▶ [GIVEN DATA]:
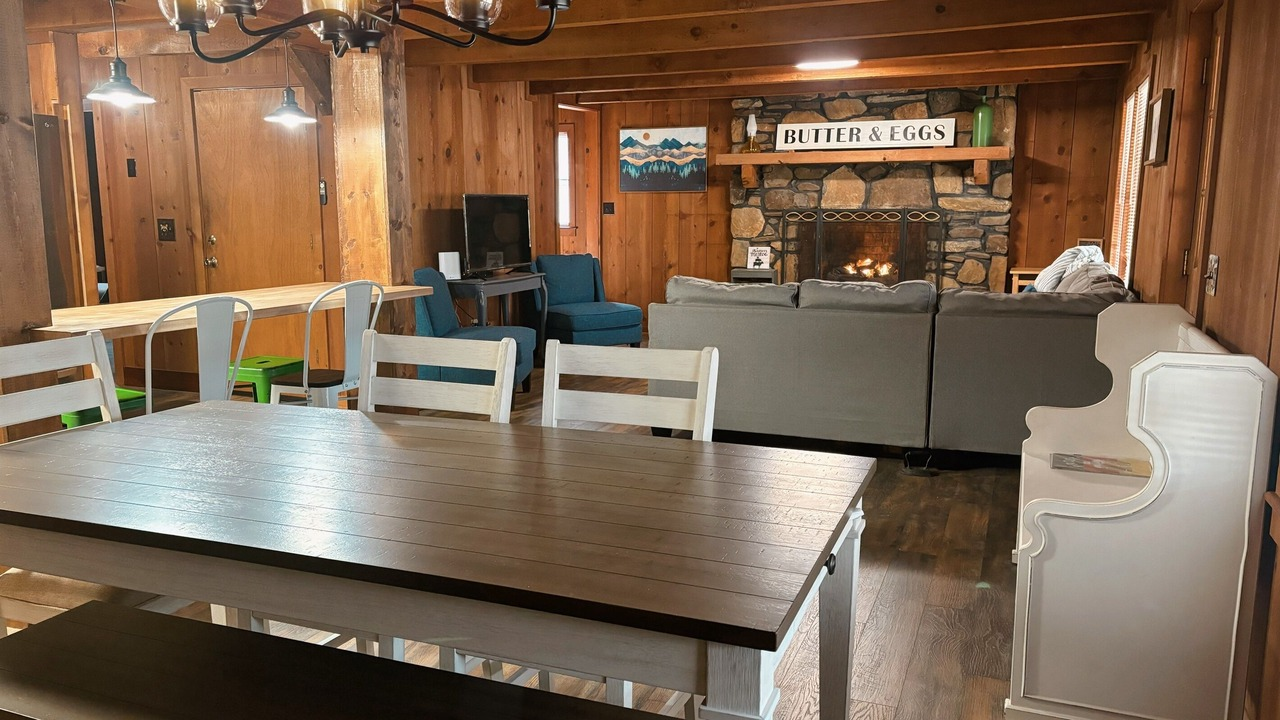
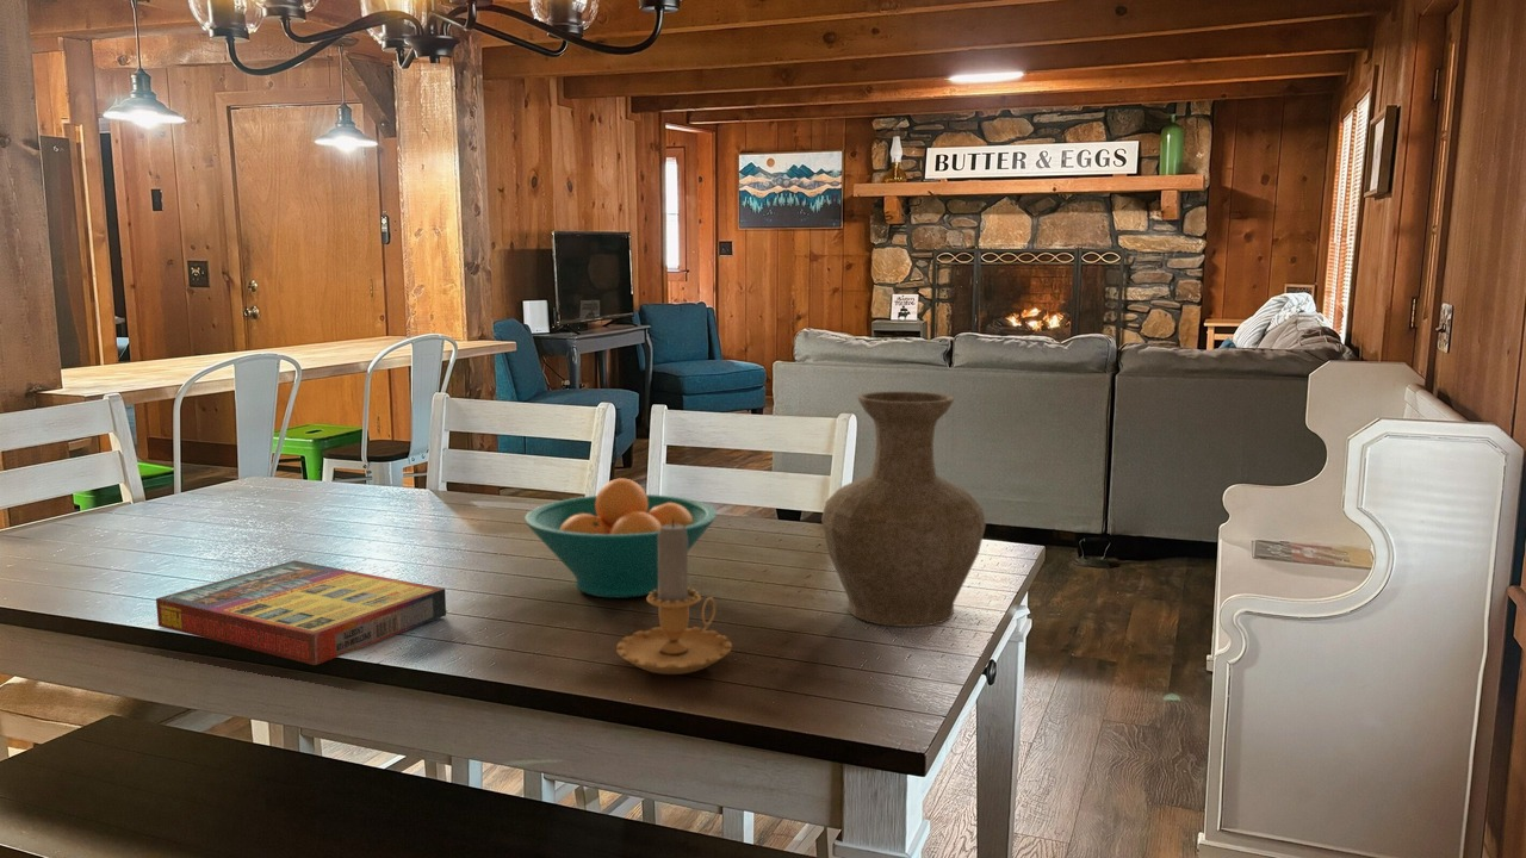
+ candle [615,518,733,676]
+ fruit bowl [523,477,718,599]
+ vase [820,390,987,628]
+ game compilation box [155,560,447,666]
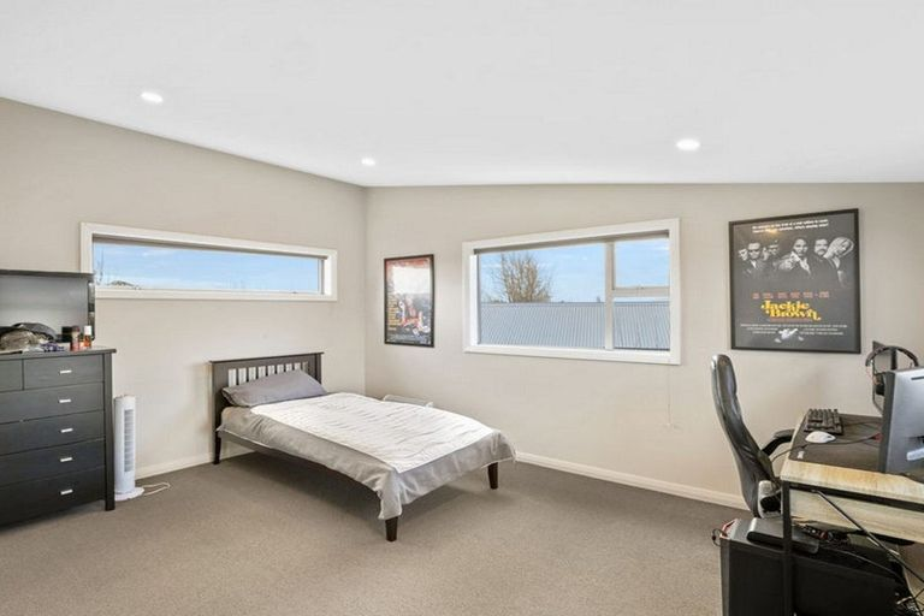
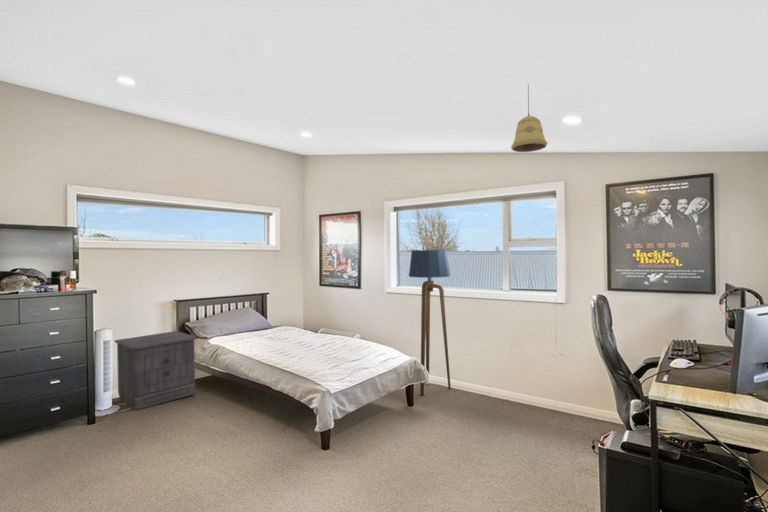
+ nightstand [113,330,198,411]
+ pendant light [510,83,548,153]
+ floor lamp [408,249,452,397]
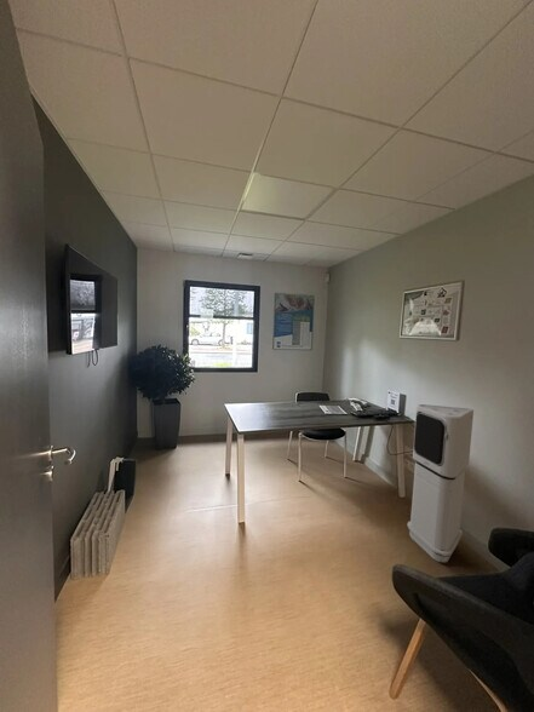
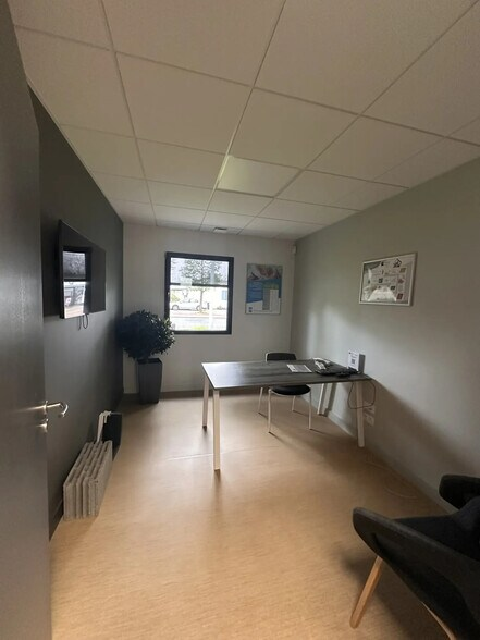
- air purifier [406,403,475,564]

▶ [THE PROBLEM]:
Transcribe exactly, and only, the lines from the one with "fruit bowl [523,477,718,599]" through the final line of the data above. The pictures stay out.

▶ [EXERCISE SOLUTION]:
+ fruit bowl [523,477,718,599]
+ vase [820,390,987,628]
+ game compilation box [155,560,447,666]
+ nightstand [113,330,198,411]
+ pendant light [510,83,548,153]
+ floor lamp [408,249,452,397]
- air purifier [406,403,475,564]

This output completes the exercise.